*** Block opens ***

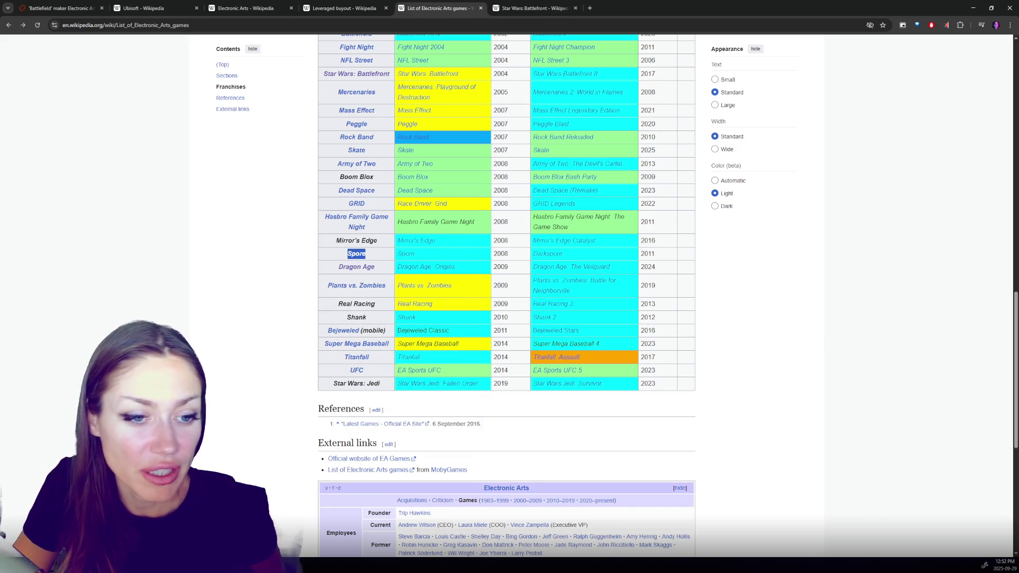
{"action": "key", "text": "alt+Tab"}
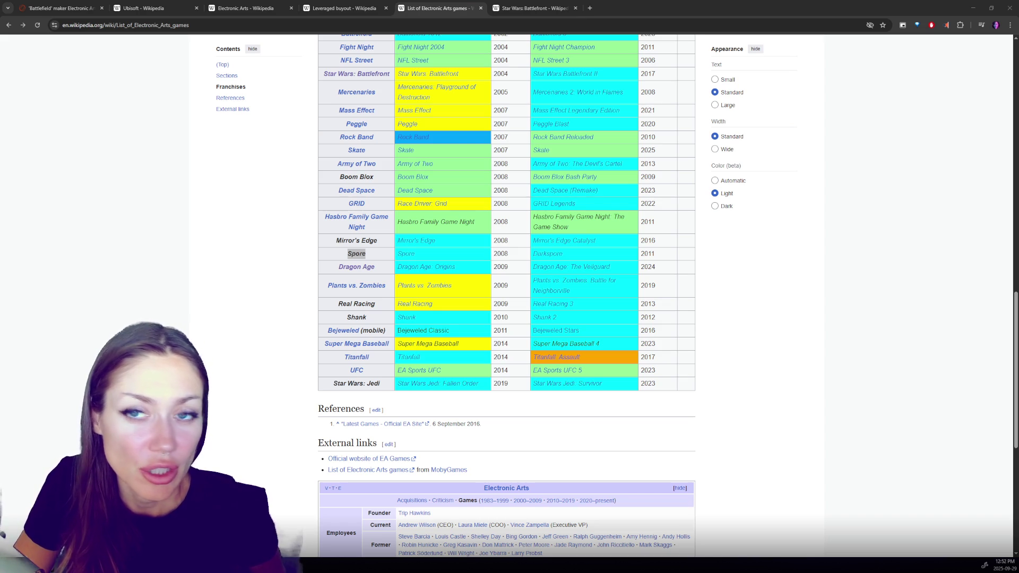
{"action": "left_click", "coordinate": [59, 8]}
Step: Scroll up to the Summary box and highlight the first bullet on who leads the buyout
{"action": "scroll", "coordinate": [409, 275], "scroll_direction": "up", "scroll_amount": 10}
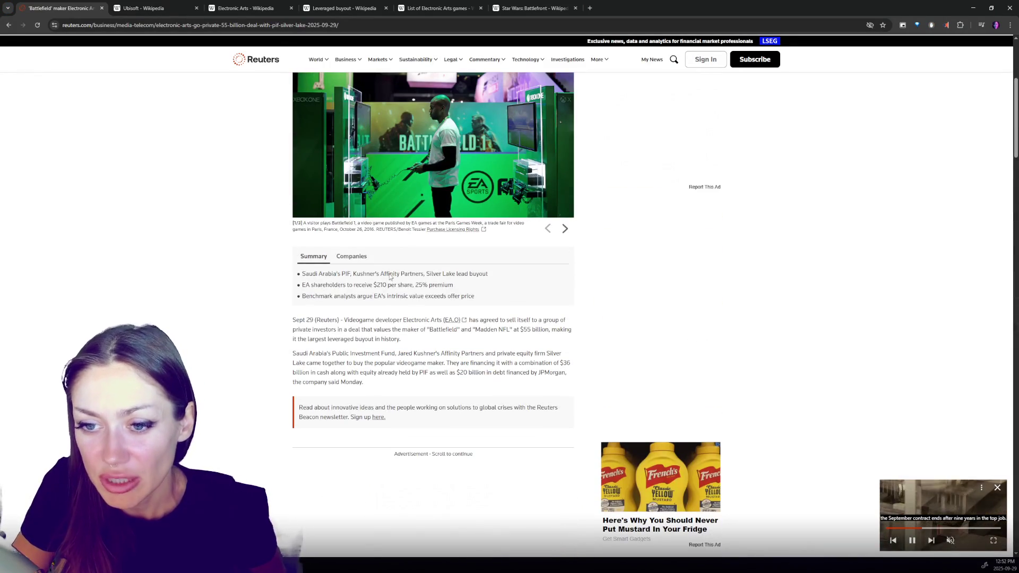
{"action": "scroll", "coordinate": [396, 276], "scroll_direction": "up", "scroll_amount": 2}
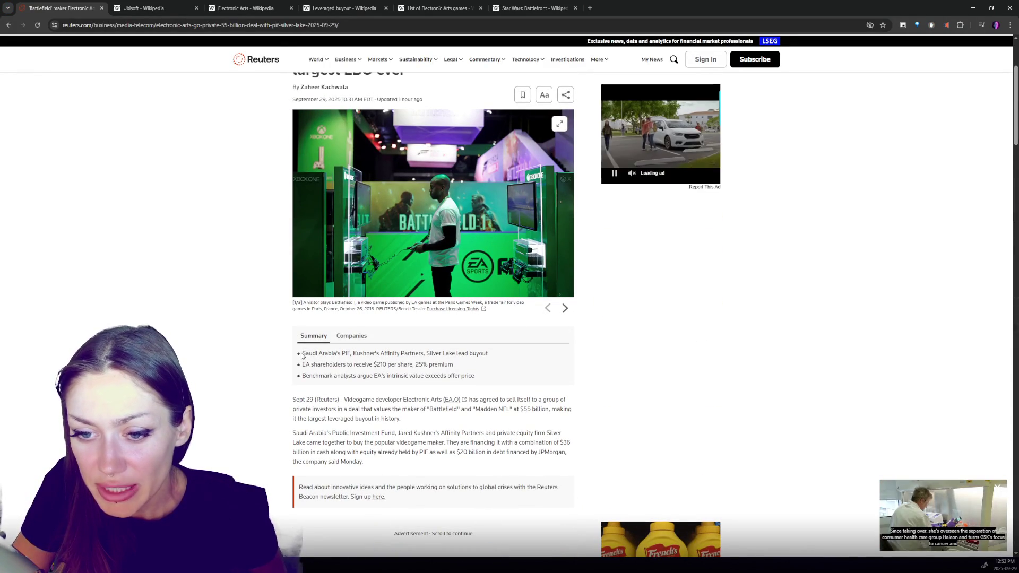
{"action": "left_click_drag", "start_coordinate": [302, 354], "coordinate": [424, 355]}
{"action": "left_click", "coordinate": [364, 354]}
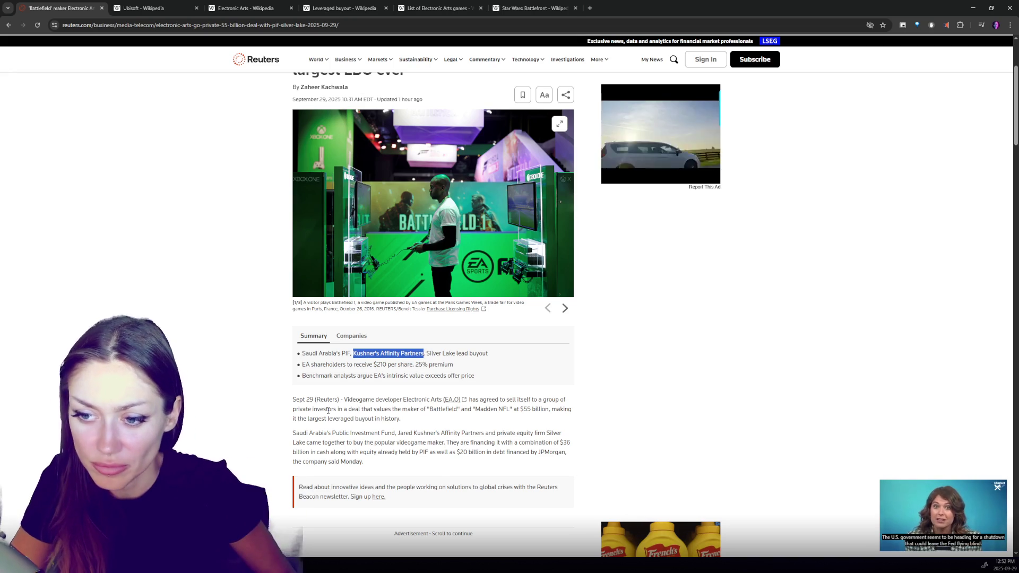
{"action": "left_click_drag", "start_coordinate": [301, 354], "coordinate": [449, 354]}
{"action": "left_click", "coordinate": [481, 354]}
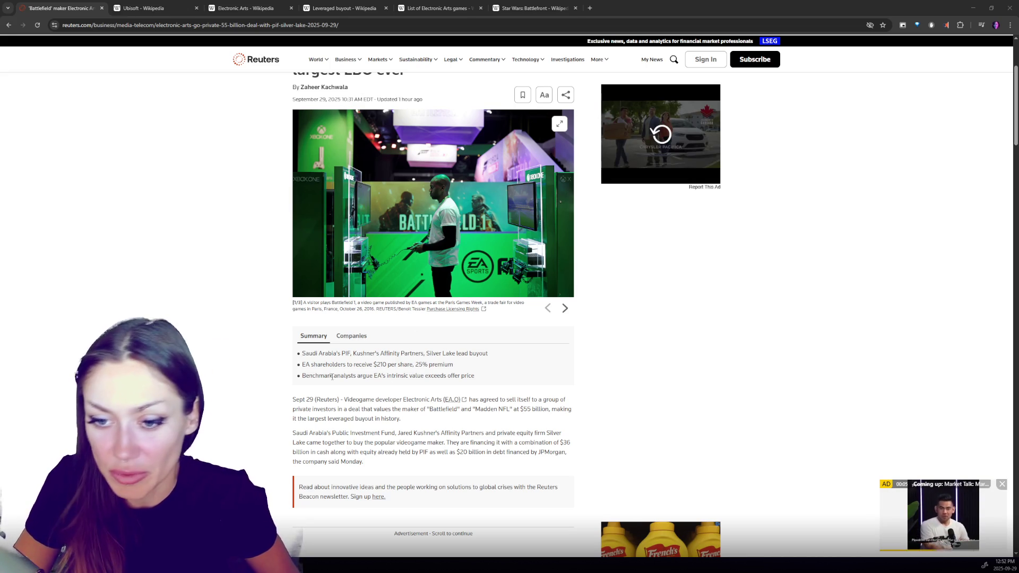
Step: Select the whole first summary bullet and bring EA's press-release window over the browser
{"action": "left_click", "coordinate": [299, 354]}
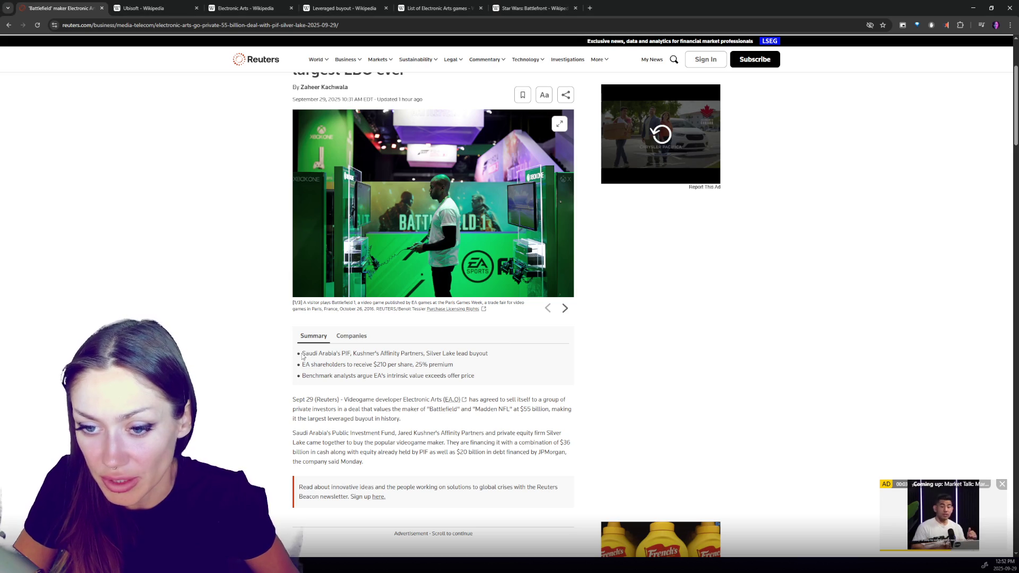
{"action": "triple_click", "coordinate": [489, 357]}
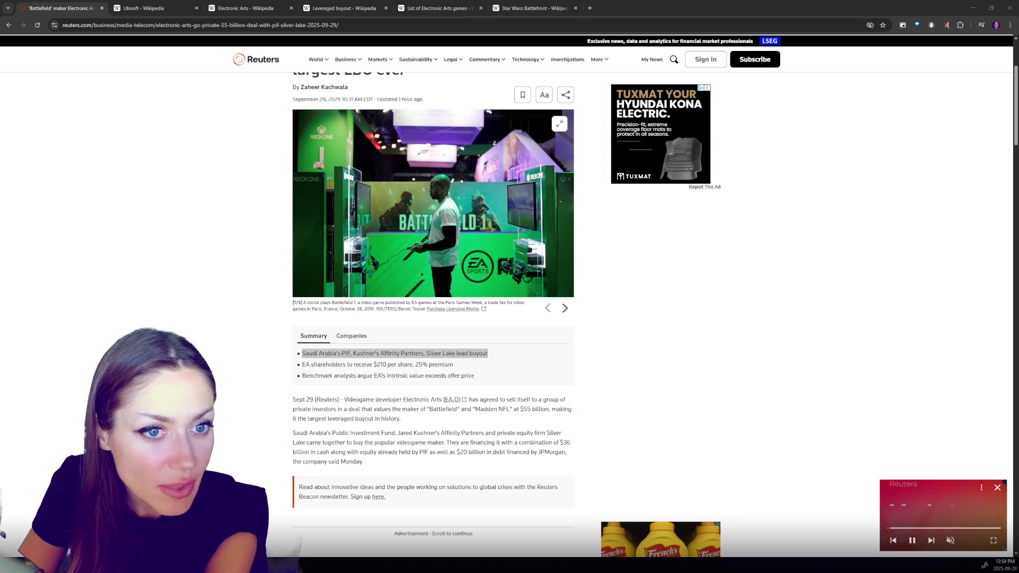
{"action": "left_click_drag", "start_coordinate": [276, 116], "coordinate": [345, 10]}
Step: Scroll into the press release body and highlight 'Consortium', the investor-consortium phrase, and 'PIF'
{"action": "scroll", "coordinate": [733, 308], "scroll_direction": "down", "scroll_amount": 3}
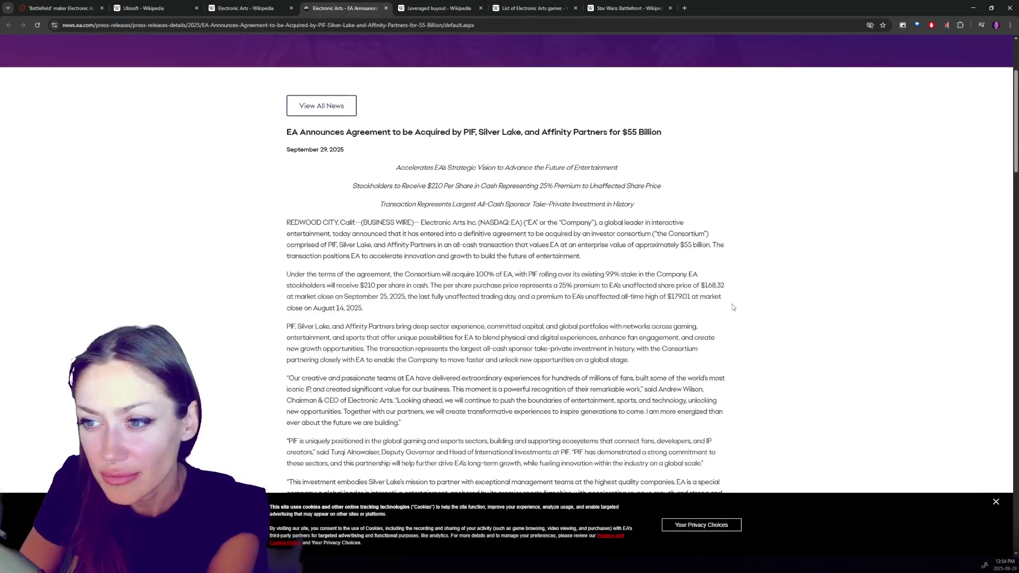
{"action": "scroll", "coordinate": [741, 307], "scroll_direction": "down", "scroll_amount": 2}
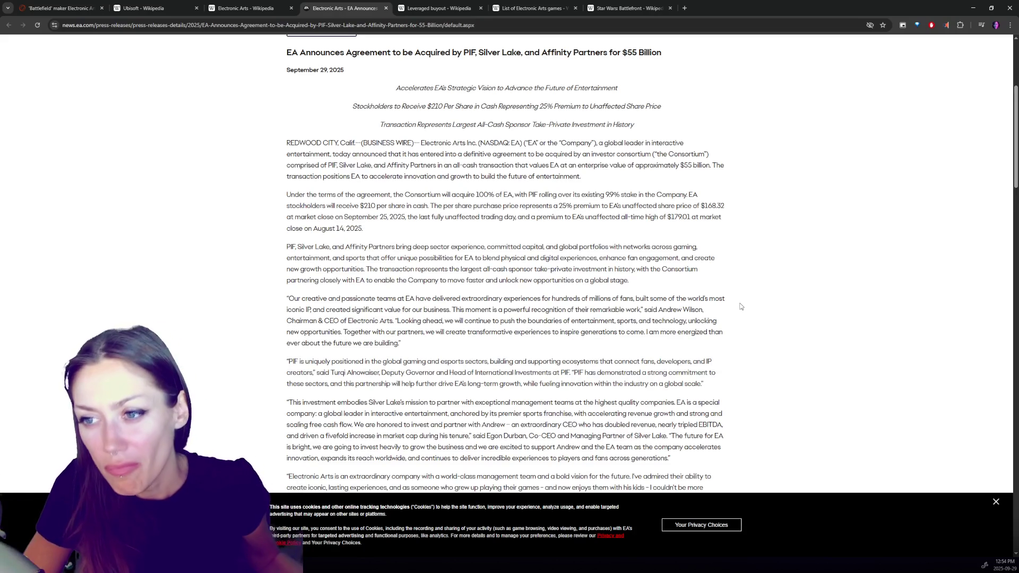
{"action": "scroll", "coordinate": [741, 307], "scroll_direction": "down", "scroll_amount": 2}
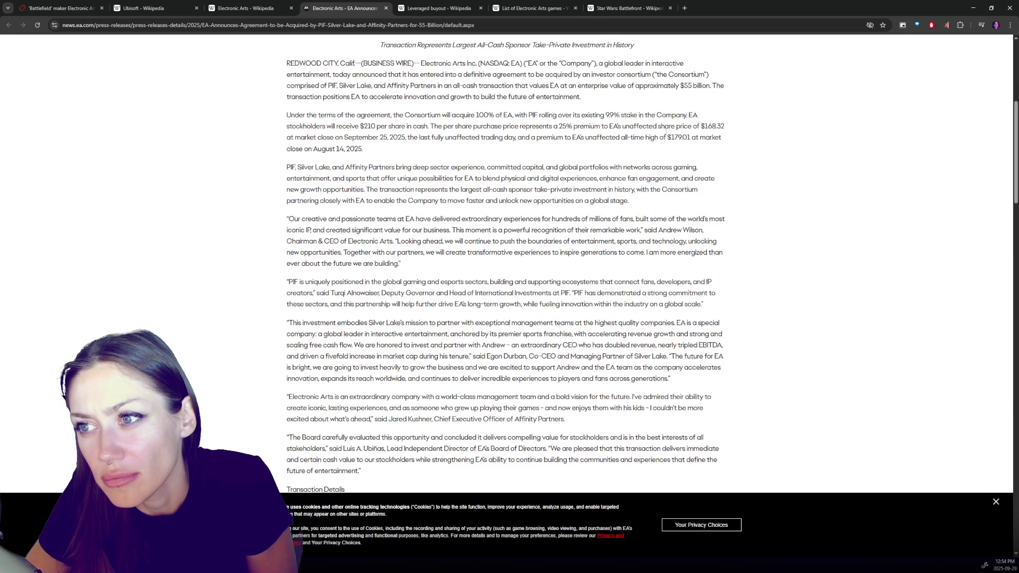
{"action": "double_click", "coordinate": [681, 73]}
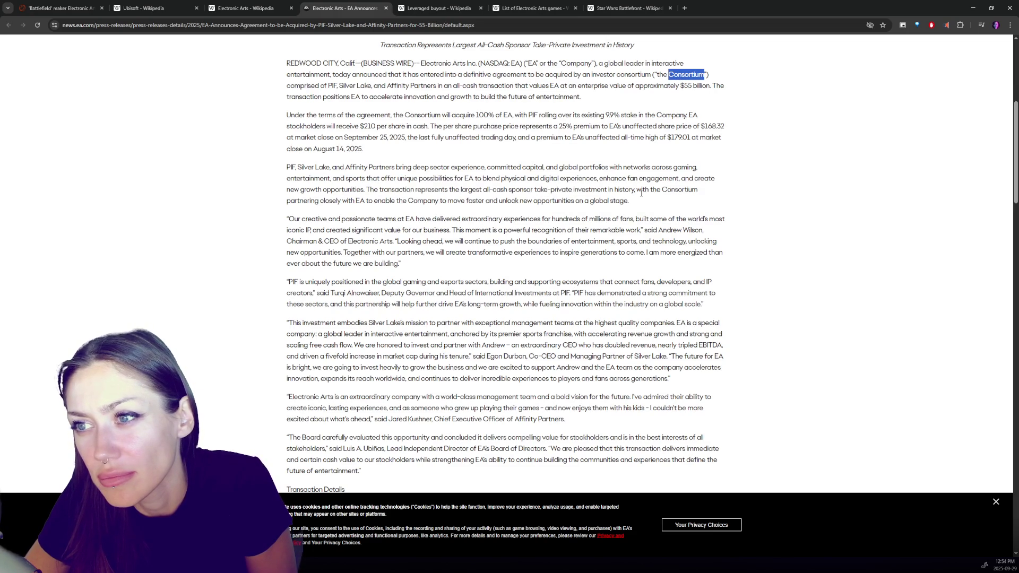
{"action": "left_click_drag", "start_coordinate": [545, 74], "coordinate": [704, 71]}
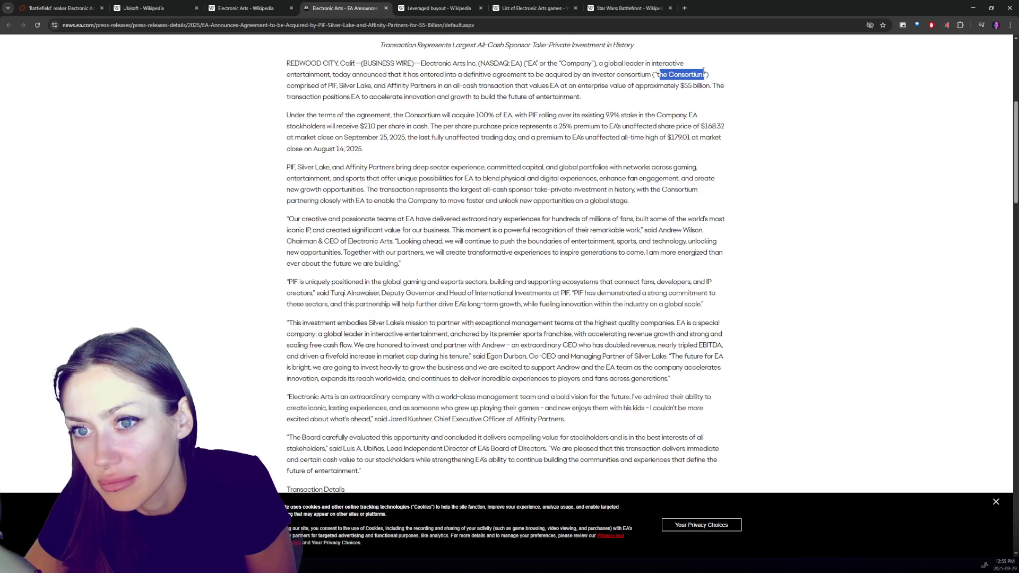
{"action": "left_click", "coordinate": [329, 86]}
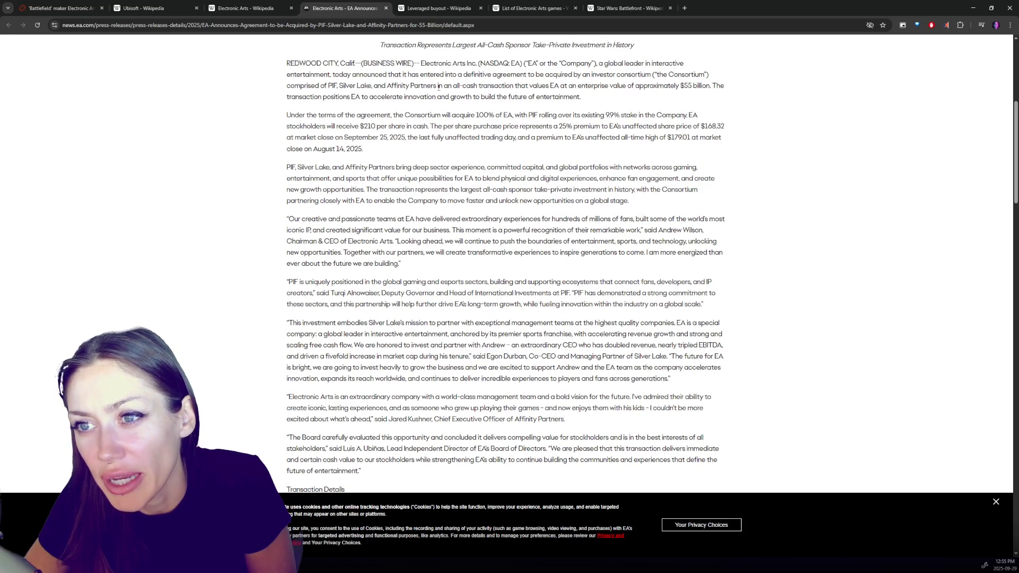
{"action": "double_click", "coordinate": [330, 86]}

*** Block closes ***

Task objective: Set down the material once more, exactly, with the pictures omitted.

Written response:
{"action": "key", "text": "alt+Tab"}
{"action": "left_click", "coordinate": [59, 8]}
Step: Scroll up to the Summary box and highlight the first bullet on who leads the buyout
{"action": "scroll", "coordinate": [409, 275], "scroll_direction": "up", "scroll_amount": 10}
{"action": "scroll", "coordinate": [396, 276], "scroll_direction": "up", "scroll_amount": 2}
{"action": "left_click_drag", "start_coordinate": [302, 354], "coordinate": [424, 355]}
{"action": "left_click", "coordinate": [364, 354]}
{"action": "left_click_drag", "start_coordinate": [301, 354], "coordinate": [449, 354]}
{"action": "left_click", "coordinate": [481, 354]}
Step: Select the whole first summary bullet and bring EA's press-release window over the browser
{"action": "left_click", "coordinate": [299, 354]}
{"action": "triple_click", "coordinate": [489, 357]}
{"action": "left_click_drag", "start_coordinate": [276, 116], "coordinate": [345, 10]}
Step: Scroll into the press release body and highlight 'Consortium', the investor-consortium phrase, and 'PIF'
{"action": "scroll", "coordinate": [733, 308], "scroll_direction": "down", "scroll_amount": 3}
{"action": "scroll", "coordinate": [741, 307], "scroll_direction": "down", "scroll_amount": 2}
{"action": "scroll", "coordinate": [741, 307], "scroll_direction": "down", "scroll_amount": 2}
{"action": "double_click", "coordinate": [681, 73]}
{"action": "left_click_drag", "start_coordinate": [545, 74], "coordinate": [704, 71]}
{"action": "left_click", "coordinate": [329, 86]}
{"action": "double_click", "coordinate": [330, 86]}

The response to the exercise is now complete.